Roundabout’s MRS. WARREN’S PROFESSION is currently in previews at the American Airlines Theatre on Broadway, where it opens officially on Sunday, October 3rd.
The Wall Street Journal
September 10, 2010
Mr. Hibbert’s Professions
There are times when you’ve squeezed all the juice possible out of a role. “The times,” believes actor Edward Hibbert, when “you finish it and think ‘I’ve got closure on that. I’ve made my peace with that particular part and that particular play.'”
Then there are all those other times.
Early last year, Mr. Hibbert played the architect and flaneur Mr. Praed in “Mrs. Warren’s Profession” at the McCarter Theatre in Princeton, N.J. “I loved the experience. But it was only a four-week run, and there is such a landscape to mine,” said Mr. Hibbert, probably best known for his recurring role as the pompous, fey restaurant critic Gil Chesterton on the sitcom “Frasier.”
Thanks to the sometimes felicitous nature of Mr. Hibbert’s profession, he’s getting a second go at “Mrs. Warren’s Profession” in the Roundabout Theatre Company’s production of the Shaw classic, starring Cherry Jones as the prosperous owner of a chain of brothels. A limited engagement, the play (directed by Doug Hughes) began previews last week and runs through Nov. 28.
“I’ve always had an affinity for this character Praed,” said Mr. Hibbert, 55, sitting on a couch in the lounge of the American Airlines Theatre where “Mrs. Warren’s Profession” is billeted. “He’s artistic and Bohemian in the midst of people dealing with finance and business. I hope my interpretation of him has improved like good wine.
“And,” he continued, “this play has so much texture. It leads you to believe it’s going to be an elegant comedy of manners, and then, savagely, it goes off in a different direction. It’s about so many things that seem to me to be timeless: hypocrisy, and the secrets we withhold.”
“Edward is brilliantly nimble on stage,” said Mr. Hughes in an email message. “He can turn on a dime and finds nuance in whatever he does. His work is always sharp, strong, witty and clean as a whistle.”

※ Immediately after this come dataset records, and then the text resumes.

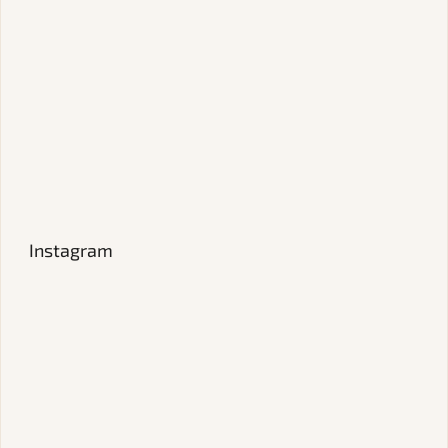
Instagram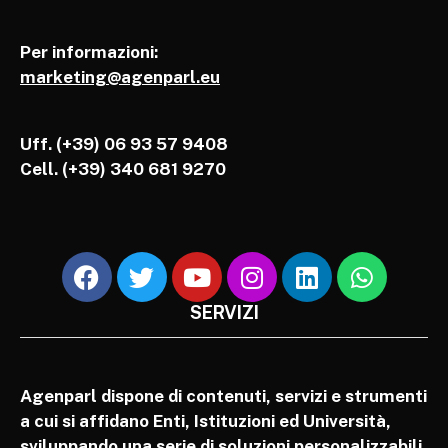
Per informazioni:
marketing@agenparl.eu
Uff. (+39) 06 93 57 9408
Cell.
(+39) 340 681 9270
SERVIZI
Agenparl dispone di contenuti, servizi e strumenti
a cui si affidano Enti, Istituzioni ed Università,
sviluppando una serie di soluzioni personalizzabili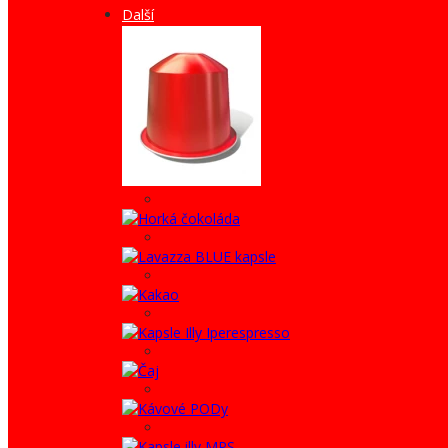
Další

Mr. Hibbert was all but born in a trunk. His father, Geoffrey, had featured roles in British films like 1941’s “Love on the Dole” (he played Deborah Kerr’s brother) and Noël Coward’s 1942 war drama “In Which We Serve.” He also appeared in the 1954 West End musical-comedy sensation “The Boy Friend.”
“One day, my father got a call from the show’s director, who said, ‘We’d like you to come do it in New York,'” said Mr. Hibbert, who clearly has uncorked this story before and delights in each retelling. “‘We have this unknown girl. She’s 19, and she’s called Julie Andrews.’

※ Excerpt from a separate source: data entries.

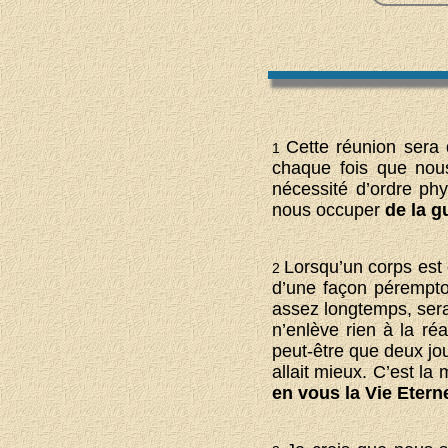
Cette réunion sera 
1
chaque fois que nous
nécessité d’ordre phy
nous occuper
de la g
Lorsqu’un corps est
2
d’une façon péremptoi
assez longtemps, sera
n’enlève rien à la r
peut-être que deux jo
allait mieux. C’est la
en vous la Vie Eterne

“Dad said to my mother, ‘I hear New York is really brutal and if a show isn’t liked we’ll be home in a week. Let’s just see how it goes.’
“So he comes over and it was a huge success so my mum came and joined him. And we were all glad she did,” finished Mr. Hibbert, who made his own New York debut nine months later.
Growing up in Surrey, England, Mr. Hibbert turned the family’s two-tiered backyard into an open-air theater, and himself into the neighborhood impresario. “It was palpably clear early on that I wasn’t going to announce, ‘You know what? I want to go to Cambridge and study history,” he said. “But I was lucky. If you grow up in the home of working theatrical parents, you get a very eyes-wide-open look at the realities of the business.”
Mr. Hibbert—whose credits include the movies “Taking Woodstock” and “The Prestige”; guest shots on the TV series “Columbo,” “Murder She Wrote” and “Cosby”; and roles in Broadway musicals like “Me and My Girl,” “The Drowsy Chaperone” and “Curtains” (with his “Frasier” colleague David Hyde Pierce)—is one of those well-regarded, long-serving character actors with a familiar face and precious little name recognition.
“People will come up to me and start by saying, ‘I think we’ve met before,'” he said. “And I want to go, ‘No, it’s probably that you have me on your TV with the sound down.’